Abstract
Short Paper. Theme: Ecosystems – Climate Change Sub theme: Symbiotic Organizations
In the light of profound human impact on planetary systems, the global ocean, as a main source of life, is fundamentally transforming its interactions, flows and ecologies. These critical changes raise questions of other-than-human cohabitation on Earth, beyond the terrestrial ground also below sea level. In response to these radical ecological struggles, the design discipline seeks to reorganize its methodologies towards forms of multispecies collaboration with/in environments of anthropogenic change. In this paper, I argue for activating the evolutionary theory of Symbiogenesis, disseminated by biologist Lynn Margulis, based on the preliminary work of Mereschkowsky and Kozo-Polyansky. I am highlighting, how Symbiogenesis can serve as a point of departure for challenging and reinventing our disciplinary protocols in design. The ocean, as a prototypical space for symbiotic system relations serves as my experimental contact zone for shaping these multispecies encounters. Alongside a young generation of designers, the presented design research seeks to evade an extractivist mode of production in favor of developing process-oriented methodologies for interspecies design. A design research practice in underwater environments, together with sponges, algae, electrical circuits, marine biologists, fishes, cameras, limestone, polyps et al., gives rise to a new design strategy, which I suggest naming Sympoïetic Design.

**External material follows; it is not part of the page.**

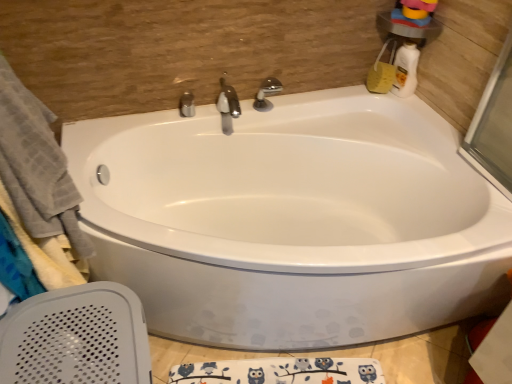
Find the location of a particular element. This screenshot has height=384, width=512. free spot to the right of polished chrome faucet at center, acting as the third tap starting from the right is located at coordinates (213, 113).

- Rasa Weber (designer, diver & researcher) is an experimental designer between Zurich (CH) and Berlin (DE) who explores the narrative and process-based potential of materials. Her design concepts are characterized by a strong narrative approach and critical ecological thinking. She regularly teaches at international universities and is currently a research associate at ZHdK and a Pre-Doctoral Researcher (ZHdK), associated with the Cluster of Excellence Matters of Activity. She works interdisciplinary in the fields of design, materials research, architecture, and design anthropology. In her practice-based doctoral research »Symbiocean« (supervised by Prof. Dr. Karmen Franinović, ZHdK and Prof. Dr. Karin Harrasser, University of the Arts Linz, AT) she researches on the process of underwater mineral accretion and its sympoïetic potential for the ecological formation of marine habitats. At the intersection of marine biology, anthropology, and design, she explores the notion of Interspecies Architecture within her research on sympoïetic design processes with human, animal, and microbial actors in the ocean. She is one of the founders of They Feed Off Buildings, a design and architecture collective, in collaboration with Luisa Rubisch. As founder of the studio Blond & Bieber, she collaborated with textile designer Essi Glomb on bio-based material and color concepts.